Collected data
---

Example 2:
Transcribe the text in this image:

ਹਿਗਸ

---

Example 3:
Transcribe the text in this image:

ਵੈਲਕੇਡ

■ Exercise prompt ■
Would you return all of the data exactly as it stands above?

■ Answer for the task ■
---

Example 2:
Transcribe the text in this image:

ਹਿਗਸ

---

Example 3:
Transcribe the text in this image:

ਵੈਲਕੇਡ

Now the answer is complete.